2016-11-02

OI / Note

16 minutes read (About 2345 words)

博弈论学习笔记

博弈论学习总结

Nim游戏

Nim游戏就是经典的取石子游戏，规则如下：
桌子上有 N 堆石子，游戏者轮流取石子。每次只能从一堆中取出任意数目的石子，但不能不取。取走最后一个石子者胜。

结论：对于一个nim游戏局面($a_1,a_2, \cdots ,a_n$)，若$a_1$ ^ $a_2$ ^ \cdots ^ $a_n = 0$ 则先手必败。

Sg函数

给定一个有向无环图和一个位于起点的棋子，两名选手轮流沿着有向边移动棋子，无法移动者输。

每个点对应一种状态
每条边对应一种移动

对这个游戏图定义SG函数
$sg(v) = mex{sg(u)|$图中有一条v到u的边$}$
其中 $mex{A}$ 是指不在集合A中的最小自然数

定义P-position和N-position

无法进行任何移动的局面是P-position
可以移动到P-position的局面是N-position
所有移动都导致N-position的局面是P-position
P即先手必败
N即先手必胜
一个状态为P状态当且仅当它的sg值为0

游戏的和

考虑任意多个同时进行的 SG-组合游戏，这些 SG-组合游戏的和是这样一个 SG-组合游戏，在它进行的过程中，游戏者可以任意挑选其中的一个单一游戏进行决策，最终，没有办法进行决策的人输。

Nim游戏与Sg函数

定理

对于任意游戏的和，若将其中任意一个单一的游戏换成数目与它sg值相等的一堆石子，规则变为取石子的规则，游戏和的胜负不变

其实换成其他sg值相等的游戏都是可以的

Anti-Sg

Anti-SG 游戏规定，决策集合为空的游戏者赢。
Anti-SG 其他规则与 SG 游戏相同。

SJ 定理

对于任意一个 Anti-SG 游戏，如果我们规定当局面中所有的单一游戏的 SG 值为 0 时，游戏结束，则先手必胜当且仅当：

（1）游戏的 SG 函数不为 0 且游戏中某个单一游戏的 SG 函数大于 1；

（2）游戏的 SG 函数为 0 且游戏中没有单一游戏的 SG 函数大于 1

Sg函数模板

Sg打表

size求解范围 f组是可以每次取的值,n是f的长度。

const int MAXN = 1010;
int sg[MAXN];
/* size求解范围 f[]数组是可以每次取的值,n是f的长度。 */
inline void getSg(int *f, int n) {
    static bool hash[MAXN];
    memset(sg, 0, sizeof(sg));
    register int i, j;
    for (i = 1; i <= MAXN; i++) {
        memset(hash, 0, sizeof(hash));
        for (j = 0; j < n; j++)
            if (i - f[j] >= 0)
                hash[sg[i - f[j]]] = 1;
        for (j = 0; j <= MAXN; j++)
            if (!hash[j])
*****
(练习要求):
- A) 摘录记录行中所有含有字符串"entry"的行，每行完整照抄，大小写须完全一致。
- B) 接着博弈论笔记的末尾续写下去。
上面的博弈论笔记与下面的记录行是两份彼此独立的材料。

(原始记录):
*****
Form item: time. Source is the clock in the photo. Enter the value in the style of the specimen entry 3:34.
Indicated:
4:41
*****
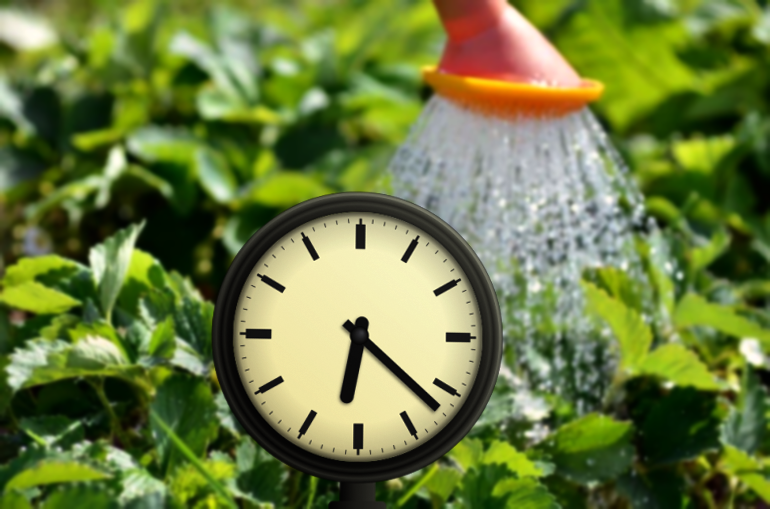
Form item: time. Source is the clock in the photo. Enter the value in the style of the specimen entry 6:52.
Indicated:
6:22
*****
(各题解答):
- A)
Form item: time. Source is the clock in the photo. Enter the value in the style of the specimen entry 3:34.
Form item: time. Source is the clock in the photo. Enter the value in the style of the specimen entry 6:52.

- B)
                break;
        sg[i] = j;
    }
}

dfs

注意：f数组要按从小到大排序，SG函数要初始化为-1 对于每个集合只需初始化1遍
n是集合f的大小，f[i]是定义的特殊取法规则的数组

/* 注意:f数组要按从小到大排序,SG函数要初始化为-1,对于每个集合只需初始化1遍 */
/* n是集合f的大小,f[i]是定义的特殊取法规则的数组 */
int f[110], sg[10010], n;
int dfs(int x) {
    register int i;
    if (sg[x] != -1) return sg[x];
    bool vis[110];
    memset(vis, 0, sizeof(vis));
    for (i = 0; i < n; i++) {
        if (x >= f[i]) {
            dfs(x - f[i]);
            vis[sg[x - f[i]]] = 1;
        }
    }
    register int e;
    for (i = 0; ; i++) {
        if (!vis[i]) {
            e = i;
            break;
        }
    }
    return sg[x] = e;
}

例题

S-Nim【hdu1536】

hdu1536
Problem Description
Arthur and his sister Caroll have been playing a game called Nim for some time now. Nim is played as follows:
The starting position has a number of heaps, all containing some, not necessarily equal, number of beads.
The players take turns chosing a heap and removing a positive number of beads from it.
The first player not able to make a move, loses.
Arthur and Caroll really enjoyed playing this simple game until they recently learned an easy way to always be able to find the best move:
Xor the number of beads in the heaps in the current position (i.e. if we have 2, 4 and 7 the xor-sum will be 1 as 2 xor 4 xor 7 = 1).
If the xor-sum is 0, too bad, you will lose.
Otherwise, move such that the xor-sum becomes 0. This is always possible.
It is quite easy to convince oneself that this works. Consider these facts:
The player that takes the last bead wins.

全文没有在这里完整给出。